From: Arlo Bensinger (ajb102@psu.edu)
Date: Thu Jul 14 2005 - 20:20:28 BST
MSH, Reiner, Scott, Ham, All,
>However, my thinking is that such a transcendent source is
>inaccessible to us via scientific and even philosophical
>investigation. I think Pirsig would agree with this, which is why,
>in ZMM, he simply states that Quality is the source, making no
>attempt to prove it.
One of my favorite parts from ZMM is: "In our highly complex organic state
we advanced organisms respond to our environment with an invention of many
marvelous analogues. We invent earth and heavens, trees, stones and oceans,
gods, music, arts, language, philosophy, engineering, civilization and
science. We call these analogues reality. And they are reality. We
mesmerize our children in the name of truth into knowing that they are
reality. We throw anyone who does not accept these analogues into an insane
asylum. But that which causes us to invent the analogues is Quality.
Quality is the continuing stimulus which our environment puts upon us to
create the world in which we live. All of it. Every last bit of it.
Now, to take that which has caused us to create the world, and include it
within the world we have created, is clearly impossible. That is why
Quality cannot be defined. If we do define it we are defining something
less than Quality itself."
He continues to explain: "Religion isn't invented by man. Men are invented
by religion. Men invent responses to Quality, and among these responses is
an understanding of what they themselves are.
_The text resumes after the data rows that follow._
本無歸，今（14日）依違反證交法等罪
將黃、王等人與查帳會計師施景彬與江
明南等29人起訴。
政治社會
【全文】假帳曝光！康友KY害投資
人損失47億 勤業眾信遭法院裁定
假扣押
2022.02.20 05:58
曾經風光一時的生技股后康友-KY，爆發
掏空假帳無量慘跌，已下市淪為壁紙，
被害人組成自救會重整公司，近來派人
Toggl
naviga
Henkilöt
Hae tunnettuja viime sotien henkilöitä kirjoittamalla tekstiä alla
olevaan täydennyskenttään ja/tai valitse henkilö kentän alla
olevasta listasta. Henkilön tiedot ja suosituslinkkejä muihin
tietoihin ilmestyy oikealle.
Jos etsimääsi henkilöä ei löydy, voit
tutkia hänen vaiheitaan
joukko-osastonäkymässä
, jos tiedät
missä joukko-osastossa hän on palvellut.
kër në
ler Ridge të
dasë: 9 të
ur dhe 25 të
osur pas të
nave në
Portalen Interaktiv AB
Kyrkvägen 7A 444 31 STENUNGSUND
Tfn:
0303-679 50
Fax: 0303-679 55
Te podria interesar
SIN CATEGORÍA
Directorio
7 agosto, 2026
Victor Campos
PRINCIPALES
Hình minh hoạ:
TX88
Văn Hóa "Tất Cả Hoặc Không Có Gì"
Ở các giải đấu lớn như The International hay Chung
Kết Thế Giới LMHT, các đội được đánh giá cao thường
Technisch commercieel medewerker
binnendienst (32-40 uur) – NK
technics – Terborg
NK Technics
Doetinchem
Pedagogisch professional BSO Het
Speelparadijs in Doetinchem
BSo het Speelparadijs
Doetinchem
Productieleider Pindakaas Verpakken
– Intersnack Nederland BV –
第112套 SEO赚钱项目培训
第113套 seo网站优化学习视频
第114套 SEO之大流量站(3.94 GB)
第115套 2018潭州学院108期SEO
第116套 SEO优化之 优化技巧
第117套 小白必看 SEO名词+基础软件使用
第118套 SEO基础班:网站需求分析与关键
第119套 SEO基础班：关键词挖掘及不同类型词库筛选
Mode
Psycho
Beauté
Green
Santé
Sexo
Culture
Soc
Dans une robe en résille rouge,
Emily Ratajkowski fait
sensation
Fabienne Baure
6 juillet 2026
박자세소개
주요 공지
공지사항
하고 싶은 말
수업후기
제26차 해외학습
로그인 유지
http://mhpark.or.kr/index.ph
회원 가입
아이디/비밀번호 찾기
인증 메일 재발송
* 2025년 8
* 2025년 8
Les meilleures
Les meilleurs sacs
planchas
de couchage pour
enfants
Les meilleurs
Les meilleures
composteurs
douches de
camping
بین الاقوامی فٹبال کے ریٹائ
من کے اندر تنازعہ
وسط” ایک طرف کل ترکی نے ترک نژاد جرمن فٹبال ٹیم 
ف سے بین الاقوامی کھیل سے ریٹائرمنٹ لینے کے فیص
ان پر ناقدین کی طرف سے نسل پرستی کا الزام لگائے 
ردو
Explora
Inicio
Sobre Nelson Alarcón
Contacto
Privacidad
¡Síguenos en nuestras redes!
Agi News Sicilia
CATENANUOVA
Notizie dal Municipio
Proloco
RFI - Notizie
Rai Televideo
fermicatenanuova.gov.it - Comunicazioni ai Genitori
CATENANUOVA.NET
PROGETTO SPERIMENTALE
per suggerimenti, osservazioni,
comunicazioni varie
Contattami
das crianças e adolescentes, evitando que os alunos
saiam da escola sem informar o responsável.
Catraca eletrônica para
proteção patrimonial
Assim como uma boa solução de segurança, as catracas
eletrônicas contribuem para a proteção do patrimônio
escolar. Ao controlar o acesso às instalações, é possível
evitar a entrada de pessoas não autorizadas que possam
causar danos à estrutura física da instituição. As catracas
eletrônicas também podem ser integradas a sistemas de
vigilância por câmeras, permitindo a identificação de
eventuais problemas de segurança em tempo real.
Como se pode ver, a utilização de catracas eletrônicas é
You know something and then
the Quality stimulus hits and then you try to define the Quality stimulus,
but to define it all you've got to work with is what you know. So your
definition is made up of what you know. It's an analogue to what you
already know. It has to be. It can't be anything else. And the mythos grows
this way. By analogies to what is known before. The mythos is a building of
analogues upon analogues upon analogues. These fill the collective
consciousness of all communicating mankind. Every last bit of it."
Let me highlight Pirsig's word "analogues". In his later conversation with
the Chairman, Pirsig recalls: Since the One is the source of all things and
includes all things in it, it cannot be defined in terms of those things,
since no matter what thing you use to define it, the thing will always
describe something less than the One itself. The One can only be described
allegorically, through the use of analogy, of figures of imagination and
speech. Socrates chooses a heaven-and-earth analogy, showing how
individuals are drawn toward the One by a chariot drawn by two horses."
The Chairman, and the dialecticians, are unable to see this. Phaedrus, the
rhetoritician and Sophist, is able to see this. This leads directly to the
rhetorical "knock-down" of "All this is just an analogy".
Above the doors to every church, every synagogue, every mosque, every
university, every museum, should hang these words: "All this is just an
analogy". If THAT were understood, we'd be well on our way to true
MOQ-progress.
Arlo
PS: Pirsig reveals his semiotic inclinations when he says of the analogies:
"These fill the collective consciousness of all communicating mankind.
Every last bit of it." Indeed, I couldn't think of a more terse definition
in I had to. Nor could one find a better starting point for examining the
"invisible coercive" force of considering these analogues to be "truth".